According to Roman, this isn’t the first time that a recipe of hers may have caused havoc in the grocery aisles, though she said she never intends for that to happen. Two years ago, she told Mediaite, a creamy chickpea stew with coconut milk and turmeric, known among Roman fanatics as “The Stew,” caused the shelves at some supermarkets to be emptied. And last fall, a highly Instagrammable vinegar chicken with crushed green Castelvetrano olives lightened the load at grocery stores.
Sam Sifton, the editor of the Times’ food section, told Mediaite in an email that this result is the “best hope” for every recipe the paper publishes. “There’s no better feeling of being part of a larger community than going to the butcher and asking for lamb shanks and the butcher saying, ‘Oh, you’re making that New York Times recipe,’” Sifton said.
In 2014, around Thanksgiving, the Times published a recipe for grape salad, claiming it originated from Minnesota. “There was a great furor from Minnesotans outraged that we hadn’t picked a wild rice dish instead,” said Sifton. “Then people started sending me photographs of empty grapes bins in Minneapolis supermarkets. That was a good feeling, too.”
Still, this appears to occur more frequently when it comes to Roman’s recipes — at least recently. That may be because the dishes she thinks up are about more than just food; they represent a lifestyle. Her cookbooks emphasize a casual, no-frills approach to cooking that is both approachable and aspirational.
Roman’s recipes, which often call for an abundance of fresh herbs, citrus and colorful spices, are bright and bold and look good in photos. In instructional videos for the Times, Roman is a funny, somewhat sardonic presence as she cooks in her charming home kitchen.

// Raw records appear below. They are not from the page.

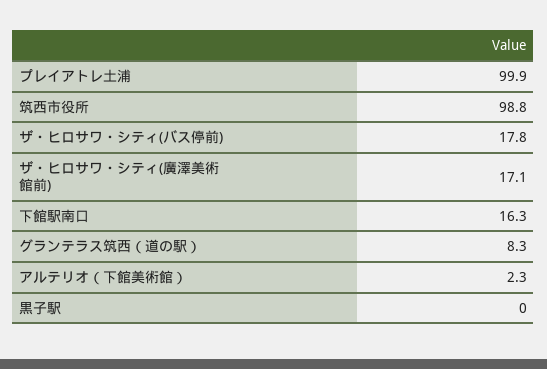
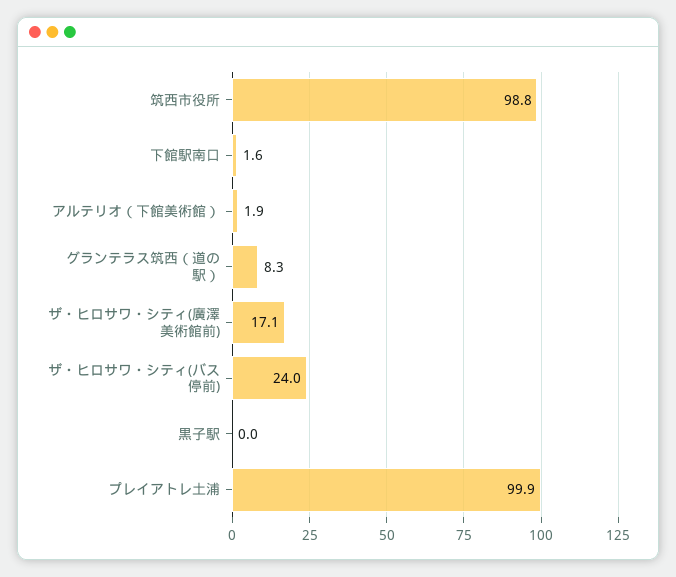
  {
    "プレイアトレ土浦": 99.9,
    "筑西市役所": 98.8,
-   "ザ・ヒロサワ・シティ(バス停前)": 17.8,
+   "ザ・ヒロサワ・シティ(バス停前)": 24,
    "ザ・ヒロサワ・シティ(廣澤美術館前)": 17.1,
-   "下館駅南口": 16.3,
+   "下館駅南口": 1.6,
    "グランテラス筑西（道の駅）": 8.3,
-   "アルテリオ（下館美術館）": 2.3,
+   "アルテリオ（下館美術館）": 1.9,
    "黒子駅": 0
  }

Roman, who previously did stints at BuzzFeed and Bon Appetit, began contributing to the Times in the summer of 2018, and she quickly stood out at NYT Cooking, The Times’ recipe service, a vast repository of recipes and how-tos. In recent years, as online recipes seem to have eclipsed cookbooks as the primary source for home cooks, NYT Cooking has become a destination unto itself, with 300,000 subscribers, according to a statement released Tuesday by the paper’s president and CEO, Mark Thompson.

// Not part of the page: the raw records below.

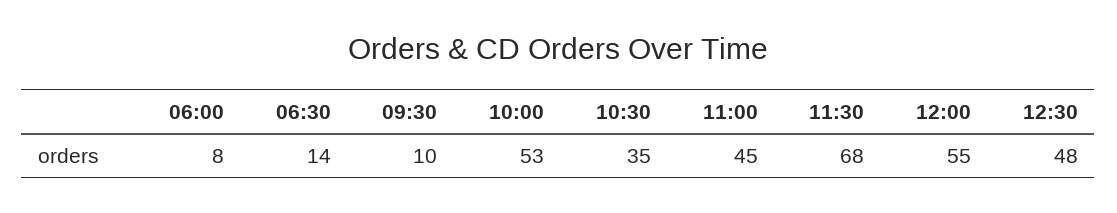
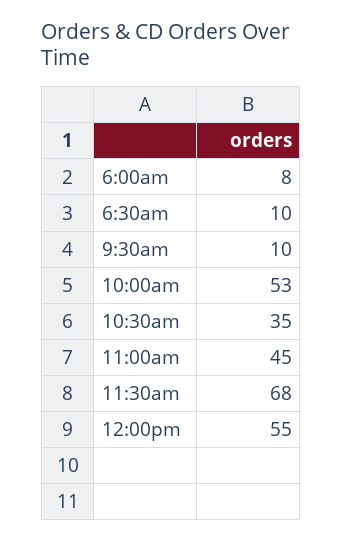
  {
    "06:00": 8,
-   "06:30": 14,
+   "06:30": 10,
    "09:30": 10,
    "10:00": 53,
    "10:30": 35,
    "11:00": 45,
    "11:30": 68,
-   "12:00": 55,
+   "12:00": 55
-   "12:30": 48
  }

Roman’s latest recipe, which dropped online this week, is an attempt to imitate Russian dumplings known as pelmeni without requiring that her readers actually make them. “I’d never do that to you,” she writes in a knowing parenthetical aside. The ingredients include farro and mixed mushrooms “such as maitake, oyster, cremini or chanterelle, torn into bite-size pieces.”
Those are items you’d expect to find at your local grocery store, but given that they are listed in an Alison Roman column, whether they’ll be available in the next few days is an open question.
“I feel like both of those things are pretty well stocked,” Roman told Mediate, “but I thought that with white beans, and look what happened with those.”